Le chef de l’Etat a comparé la menace qui pèse sur le Cameroun à d’autres périodes de l’histoire du pays.
Depuis la récente attaque de la secte Boko Haram en territoire camerounais, on attendait, sans trop y croire cependant, une sortie du chef de l’Etat. Mais certainement pas de la manière dont elle est arrivée. C’est presque à la volée, après avoir évoqué le voyage qu’il entreprenait pour les Etats-Unis d’Amérique, que Paul Biya a reparlé de la situation sécuritaire du Cameroun en ce moment.
C’était la deuxième fois que le chef de l’Etat s’exprimait en public sur ce qu’il appelle « le Boko Haram ». La première fois, c’était à Paris, lors du sommet de l’Elysée, le 17 mai. Paul Biya avait alors introduit la réunion par un : « Nous sommes ici pour déclarer la guerre à Boko Haram». Paul Biya avait déjà à l’époque mentionné le caractère sournois de la secte.
Un plan pour combattre la secte avait été arrêté à l’issue de cette rencontre et l’on a noté au niveau du Cameroun un certain déploiement sur le terrain. Ce que Paul Biya a d’ailleurs rappelé samedi. « Il vous souvient qu'il y a quelques semaines, nos forces ont marqué des points importants contre le Boko Haram. Mais c'est une lutte longue, on a affaire à un ennemi pervers, sans foi ni loi, qui attaque la nuit, qui égorge, et qui a évidemment fait des exactions à Kolofata et à Hile- Halifa ».

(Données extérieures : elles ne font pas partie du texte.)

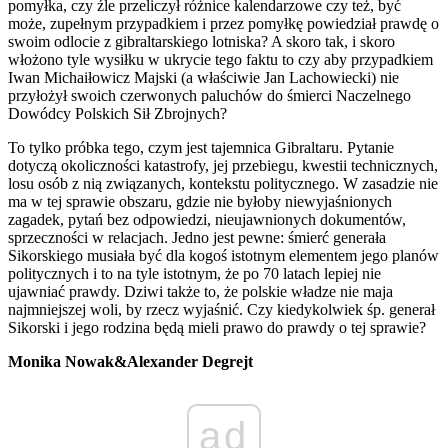
pomyłka, czy źle przeliczył różnice kalendarzowe czy też, być
może, zupełnym przypadkiem i przez pomyłkę powiedział prawdę o
swoim odlocie z gibraltarskiego lotniska? A skoro tak, i skoro
włożono tyle wysiłku w ukrycie tego faktu to czy aby przypadkiem
Iwan Michaiłowicz Majski (a właściwie Jan Lachowiecki) nie
przyłożył swoich czerwonych paluchów do śmierci Naczelnego
Dowódcy Polskich Sił Zbrojnych?
To tylko próbka tego, czym jest tajemnica Gibraltaru. Pytanie
dotyczą okoliczności katastrofy, jej przebiegu, kwestii technicznych,
losu osób z nią związanych, kontekstu politycznego. W zasadzie nie
ma w tej sprawie obszaru, gdzie nie byłoby niewyjaśnionych
zagadek, pytań bez odpowiedzi, nieujawnionych dokumentów,
sprzeczności w relacjach. Jedno jest pewne: śmierć generała
Sikorskiego musiała być dla kogoś istotnym elementem jego planów
politycznych i to na tyle istotnym, że po 70 latach lepiej nie
ujawniać prawdy. Dziwi także to, że polskie władze nie maja
najmniejszej woli, by rzecz wyjaśnić. Czy kiedykolwiek śp. generał
Sikorski i jego rodzina będą mieli prawo do prawdy o tej sprawie?
Monika Nowak&Alexander Degrejt
ad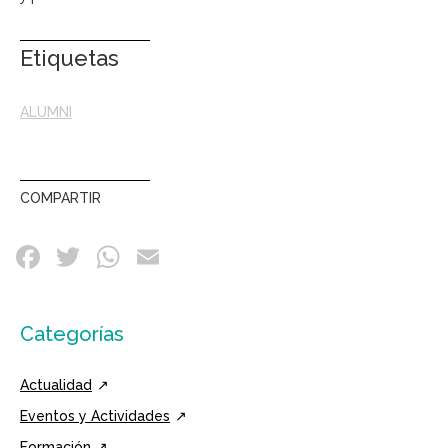
Etiquetas
ALUMNI
COMPARTIR
Categorías
Actualidad
Eventos y Actividades
Formación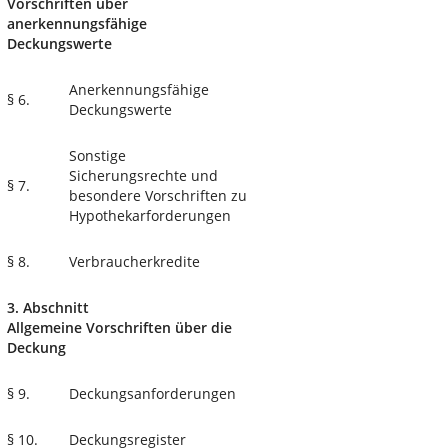
Vorschriften über
anerkennungsfähige
Deckungswerte
Anerkennungsfähige
§ 6.
Deckungswerte
Sonstige
Sicherungsrechte und
§ 7.
besondere Vorschriften zu
Hypothekarforderungen
§ 8.
Verbraucherkredite
3. Abschnitt
Allgemeine Vorschriften über die
Deckung
§ 9.
Deckungsanforderungen
§ 10.
Deckungsregister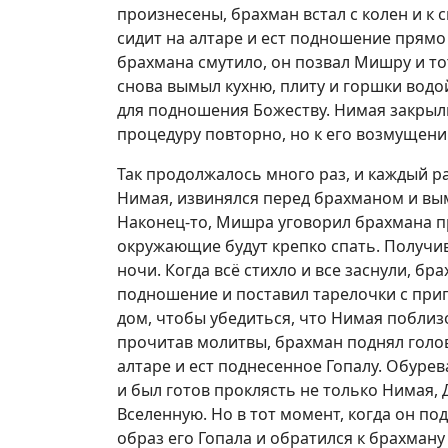
произнесены, брахман встал с колен и к
сидит на алтаре и ест подношение прямо 
брахмана смутило, он позвал Мишру и то
снова вымыл кухню, плиту и горшки водо
для подношения Божеству. Нимая закрыл
процедуру повторно, но к его возмущени
Так продолжалось много раз, и каждый 
Нимая, извинялся перед брахманом и вым
Наконец-то, Мишра уговорил брахмана п
окружающие будут крепко спать. Получи
ночи. Когда всё стихло и все заснули, б
подношение и поставил тарелочки с приг
дом, чтобы убедиться, что Нимая поблиз
прочитав молитвы, брахман поднял голов
алтаре и ест поднесенное Гопалу. Обуре
и был готов проклясть не только Нимая,
Вселенную. Но в тот момент, когда он по
образ его Гопала и обратился к брахману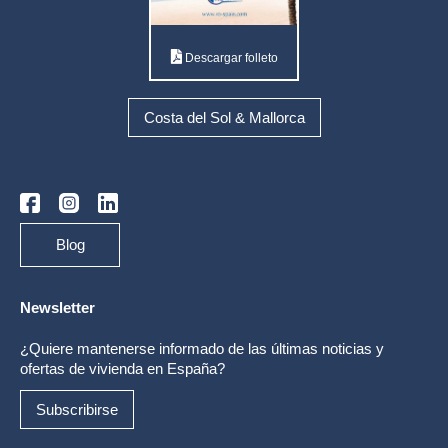
Descargar folleto
Costa del Sol & Mallorca
Blog
Newsletter
¿Quiere mantenerse informado de las últimas noticias y
ofertas de vivienda en España?
Subscribirse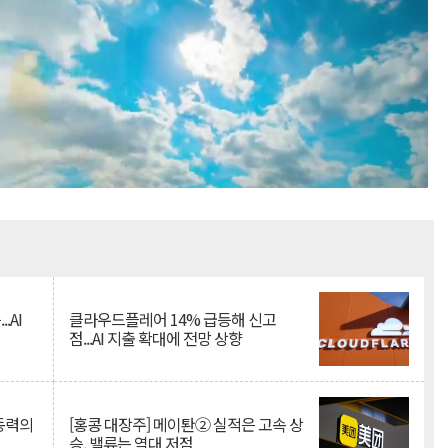
Mute
.AI
클라우드플레어 14% 급등해 신고
점...AI 지출 확대에 전망 상향
 동력의
[홍콩 대장주] 메이퇀② 실적은 고속 상
승, 밸류는 역대 저점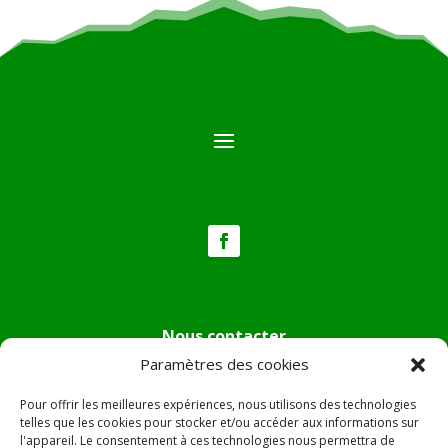
Nous contacter
Paramètres des cookies
Tél :
04.95.36.24.02
Mail
:
mairie.pietradiverde@wanadoo.fr
Pour offrir les meilleures expériences, nous utilisons des technologies
Adresse :
Hôtel de ville de Pietra di Verde
telles que les cookies pour stocker et/ou accéder aux informations sur
l'appareil. Le consentement à ces technologies nous permettra de
Le village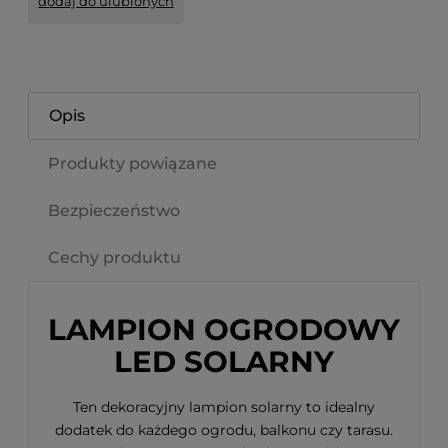
dodaj do ulubionych
Opis
Produkty powiązane
Bezpieczeństwo
Cechy produktu
LAMPION OGRODOWY
LED SOLARNY
Ten dekoracyjny lampion solarny to idealny
dodatek do każdego ogrodu, balkonu czy tarasu.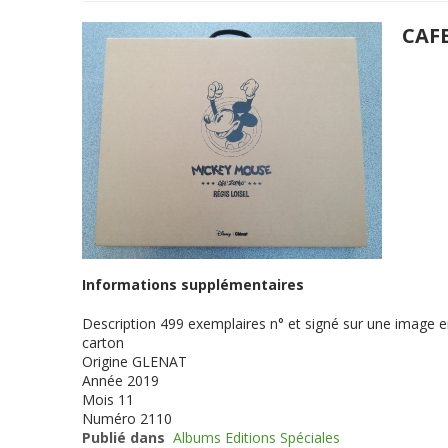
CAF
Informations supplémentaires
Description
499 exemplaires n° et signé sur une image en
carton
Origine
GLENAT
Année
2019
Mois
11
Numéro
2110
Publié dans
Albums Editions Spéciales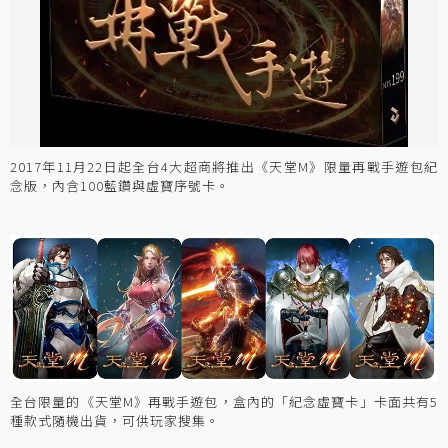
2017年11月22日起全台4大超商將推出《天堂M》限量再戰手遊包紀
念版，內含100藍鑽與虛寶序號卡。
全台限量的《天堂M》再戰手遊包，盒內的「紀念虛寶卡」卡面共有5
種款式隨機出貨，可供玩家搜集。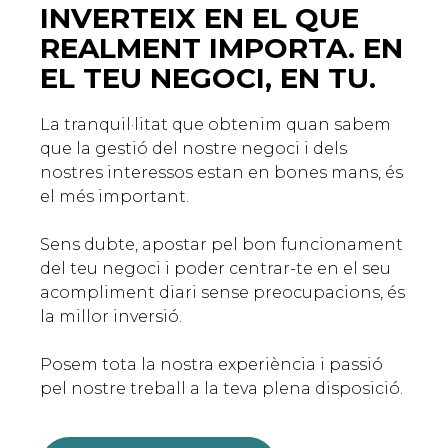
INVERTEIX EN EL QUE
REALMENT IMPORTA. EN
EL TEU NEGOCI, EN TU.
La tranquil·litat que obtenim quan sabem
que la gestió del nostre negoci i dels
nostres interessos estan en bones mans, és
el més important.
Sens dubte, apostar pel bon funcionament
del teu negoci i poder centrar-te en el seu
acompliment diari sense preocupacions, és
la millor inversió.
Posem tota la nostra experiència i passió
pel nostre treball a la teva plena disposició.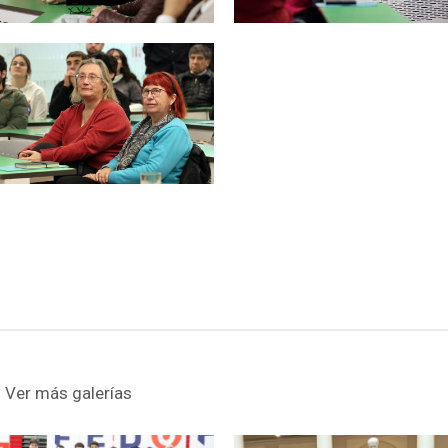
Zoom
Ver más galerías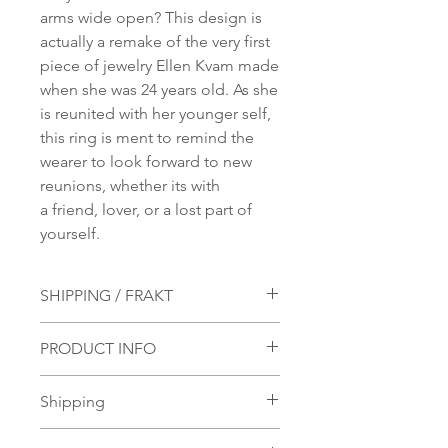
arms wide open? This design is
actually a remake of the very first
piece of jewelry Ellen Kvam made
when she was 24 years old. As she
is reunited with her younger self,
this ring is ment to remind the
wearer to look forward to new
reunions, whether its with
a friend, lover, or a lost part of
yourself.
SHIPPING / FRAKT
You are currently using our
PRODUCT INFO
International website. If you
would like to ship your products
Material:
Shipping
to Norway, please use our
S 925 Silver Ring
Norwegian site
instead.
Authentic Swarovski® Crystals
You are currently using our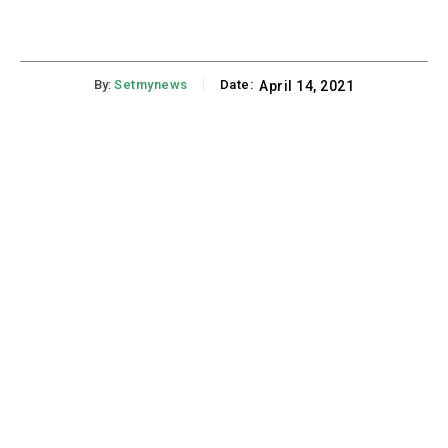
By:
Setmynews
Date:
April 14, 2021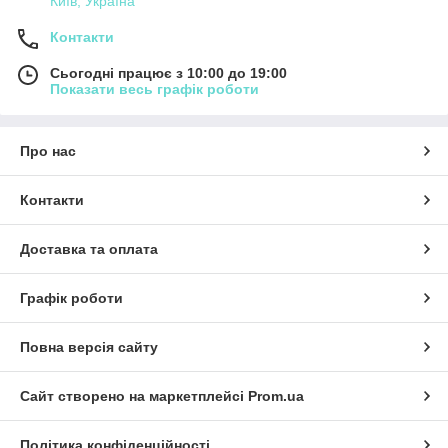
Київ, Україна
Контакти
Сьогодні працює з 10:00 до 19:00
Показати весь графік роботи
Про нас
Контакти
Доставка та оплата
Графік роботи
Повна версія сайту
Сайт створено на маркетплейсі
Prom.ua
Політика конфіденційності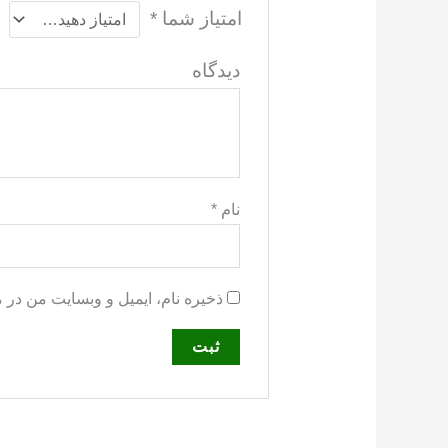
امتیاز شما
*
دید
نام
*
ذخیره نام، ایمیل و وبسایت من در 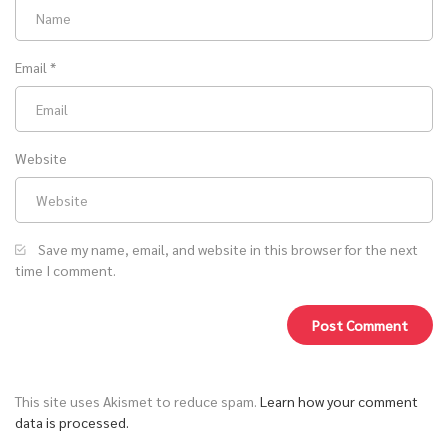
Email
*
Website
Save my name, email, and website in this browser for the next
time I comment.
This site uses Akismet to reduce spam.
Learn how your comment
data is processed.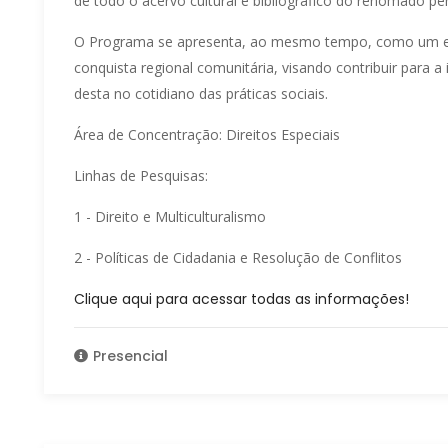
de todo o acervo cultural e bibliográfico do renomado pen
O Programa se apresenta, ao mesmo tempo, como um es
conquista regional comunitária, visando contribuir para a
desta no cotidiano das práticas sociais.
Área de Concentração: Direitos Especiais
Linhas de Pesquisas:
1 - Direito e Multiculturalismo
2 - Políticas de Cidadania e Resolução de Conflitos
Clique aqui para acessar todas as informações!
Presencial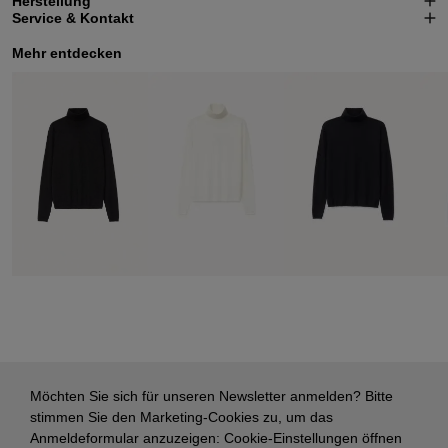
Herstellung
Service & Kontakt
Mehr entdecken
Möchten Sie sich für unseren Newsletter anmelden? Bitte
stimmen Sie den Marketing-Cookies zu, um das
Anmeldeformular anzuzeigen:
Cookie-Einstellungen öffnen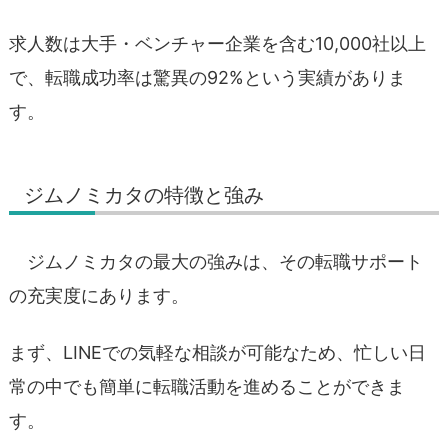
求人数は大手・ベンチャー企業を含む10,000社以上
で、転職成功率は驚異の92%という実績がありま
す。
ジムノミカタの特徴と強み
ジムノミカタの最大の強みは、その転職サポート
の充実度にあります。
まず、LINEでの気軽な相談が可能なため、忙しい日
常の中でも簡単に転職活動を進めることができま
す。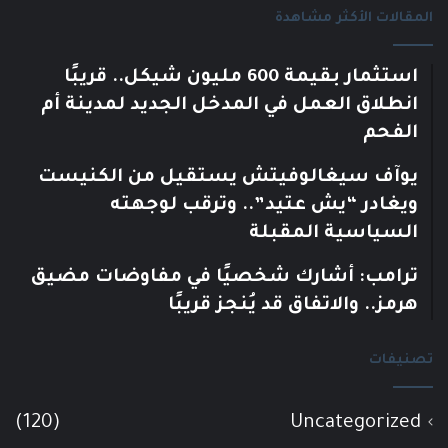
المقالات الأكثر مشاهدة
استثمار بقيمة 600 مليون شيكل.. قريبًا
انطلاق العمل في المدخل الجديد لمدينة أم
الفحم
يوآف سيغالوفيتش يستقيل من الكنيست
ويغادر “يش عتيد”.. وترقب لوجهته
السياسية المقبلة
ترامب: أشارك شخصيًا في مفاوضات مضيق
هرمز.. والاتفاق قد يُنجز قريبًا
تصنيفات
(120)
Uncategorized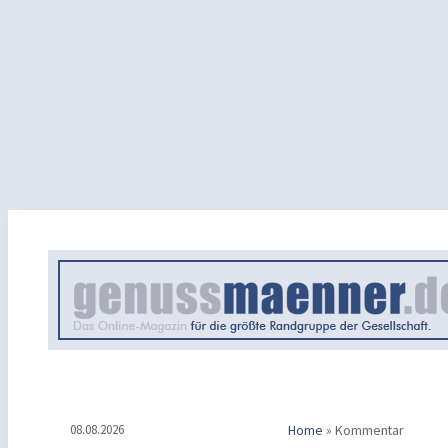
08.08.2026
Home
»
Kommentar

A la suite des dernières attaques des terroristes, Paul Biya a réagi en limogeant deux chefs militaires. Pratiquement au lendemain de l’attaque, le chef de l’Etat a signé deux décrets relevant le colonel Gédéon Yossa, commandant de la légion de gendarmerie du Nord, et le lieutenant-colonel Justin Ngonga, commandant du 34ème bataillon d’infanterie motorisé.
Mais, dans sa réponse à la question sur la situation dans l’Extrême-Nord, le chef de l’Etat a surtout parlé de la suite de la bataille qu’il envisage au Cameroun, mais aussi à l’extérieur. Il parle notamment d’une stratégie régionale dont il pourrait discuter aux Etats-Unis avec les présidents Obama, Goodluck, Déby et Yayi Boni. « Alors, ce que je peux dire, c'est que les Camerounais doivent garder confiance. Le chef d'Etat-Major, je l'ai envoyé làbas pour réorganiser notre dispositif ; j'ai envoyé des secours, des renforts en hommes et en matériels. Je ne peux pas en dire plus. Nous avons renforcé notre potentiel et je crois que les jours à venir montreront que nos efforts pour organiser une riposte et une défense de notre territoire sont efficaces », dit-il pour ce qui est des mesures en interne.
Seulement, le discours de Paul Biya sur la menace qui pèse sur le Cameroun a quelque chose d’intriguant. Parlant de l’action de Boko Haram, Paul Biya l’a comparée à d’autres épreuves difficiles traversées par le Cameroun. Or les exemples évoqués laissent perplexes. Quelle comparaison peut-on en effet faire entre le conflit de la péninsule de Bakassi, le maquis au Cameroun ou encore les villes mortes ?
Plus grave, dans sa phrase, Paul Biya semble assimiler Boko Haram au Nigeria. « On a eu à lutter contre ce même Nigeria pour Bakassi », dit-il. Or, si pour Bakassi le Cameroun était opposé à l’Etat nigérian et à son armée, ce n’est pas le cas cette fois-ci. Boko Haram est également un ennemi pour le Nigeria. D’où le risque que les autorités nigérianes, qui doivent s’accorder avec celles du Cameroun pour combattre le même ennemi, prennent mal cette allusion.